# Problem details
Retype the records from their first line through the line that contains "משנת 1970 ועד תום תקופת הבעלות של אמריקן-מו", keeping both of those lines.

# Recorded data
_ _ _ _

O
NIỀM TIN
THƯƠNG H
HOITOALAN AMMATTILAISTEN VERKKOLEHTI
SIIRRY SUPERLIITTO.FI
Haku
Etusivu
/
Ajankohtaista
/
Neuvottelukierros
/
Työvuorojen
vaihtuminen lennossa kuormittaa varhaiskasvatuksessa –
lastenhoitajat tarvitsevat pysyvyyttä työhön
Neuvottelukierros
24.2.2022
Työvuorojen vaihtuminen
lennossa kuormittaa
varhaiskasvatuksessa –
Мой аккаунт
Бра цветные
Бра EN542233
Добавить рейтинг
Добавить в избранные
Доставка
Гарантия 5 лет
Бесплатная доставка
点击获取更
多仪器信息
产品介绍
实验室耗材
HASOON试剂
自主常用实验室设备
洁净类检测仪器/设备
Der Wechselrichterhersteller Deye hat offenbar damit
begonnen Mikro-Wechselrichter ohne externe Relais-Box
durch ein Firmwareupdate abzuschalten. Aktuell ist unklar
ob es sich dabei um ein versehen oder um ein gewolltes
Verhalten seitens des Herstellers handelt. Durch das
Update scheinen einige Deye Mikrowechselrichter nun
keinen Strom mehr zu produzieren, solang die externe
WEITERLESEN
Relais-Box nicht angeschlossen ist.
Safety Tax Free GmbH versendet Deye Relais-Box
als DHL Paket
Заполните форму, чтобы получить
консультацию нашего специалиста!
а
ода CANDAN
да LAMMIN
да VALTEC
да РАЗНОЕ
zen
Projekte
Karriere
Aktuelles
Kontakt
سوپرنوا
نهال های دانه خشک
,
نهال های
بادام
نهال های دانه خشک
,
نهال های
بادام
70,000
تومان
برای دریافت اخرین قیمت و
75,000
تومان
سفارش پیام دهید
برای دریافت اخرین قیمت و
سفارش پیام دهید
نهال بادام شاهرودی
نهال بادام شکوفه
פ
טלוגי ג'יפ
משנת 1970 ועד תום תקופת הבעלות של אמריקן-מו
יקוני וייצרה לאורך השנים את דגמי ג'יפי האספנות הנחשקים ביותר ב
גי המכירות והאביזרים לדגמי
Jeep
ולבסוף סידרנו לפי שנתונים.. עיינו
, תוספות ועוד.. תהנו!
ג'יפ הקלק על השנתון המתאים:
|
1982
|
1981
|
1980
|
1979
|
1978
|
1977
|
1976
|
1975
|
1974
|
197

_ _ _ _

# Output of the task
O
NIỀM TIN
THƯƠNG H
HOITOALAN AMMATTILAISTEN VERKKOLEHTI
SIIRRY SUPERLIITTO.FI
Haku
Etusivu
/
Ajankohtaista
/
Neuvottelukierros
/
Työvuorojen
vaihtuminen lennossa kuormittaa varhaiskasvatuksessa –
lastenhoitajat tarvitsevat pysyvyyttä työhön
Neuvottelukierros
24.2.2022
Työvuorojen vaihtuminen
lennossa kuormittaa
varhaiskasvatuksessa –
Мой аккаунт
Бра цветные
Бра EN542233
Добавить рейтинг
Добавить в избранные
Доставка
Гарантия 5 лет
Бесплатная доставка
点击获取更
多仪器信息
产品介绍
实验室耗材
HASOON试剂
自主常用实验室设备
洁净类检测仪器/设备
Der Wechselrichterhersteller Deye hat offenbar damit
begonnen Mikro-Wechselrichter ohne externe Relais-Box
durch ein Firmwareupdate abzuschalten. Aktuell ist unklar
ob es sich dabei um ein versehen oder um ein gewolltes
Verhalten seitens des Herstellers handelt. Durch das
Update scheinen einige Deye Mikrowechselrichter nun
keinen Strom mehr zu produzieren, solang die externe
WEITERLESEN
Relais-Box nicht angeschlossen ist.
Safety Tax Free GmbH versendet Deye Relais-Box
als DHL Paket
Заполните форму, чтобы получить
консультацию нашего специалиста!
а
ода CANDAN
да LAMMIN
да VALTEC
да РАЗНОЕ
zen
Projekte
Karriere
Aktuelles
Kontakt
سوپرنوا
نهال های دانه خشک
,
نهال های
بادام
نهال های دانه خشک
,
نهال های
بادام
70,000
تومان
برای دریافت اخرین قیمت و
75,000
تومان
سفارش پیام دهید
برای دریافت اخرین قیمت و
سفارش پیام دهید
نهال بادام شاهرودی
نهال بادام شکوفه
פ
טלוגי ג'יפ
משנת 1970 ועד תום תקופת הבעלות של אמריקן-מו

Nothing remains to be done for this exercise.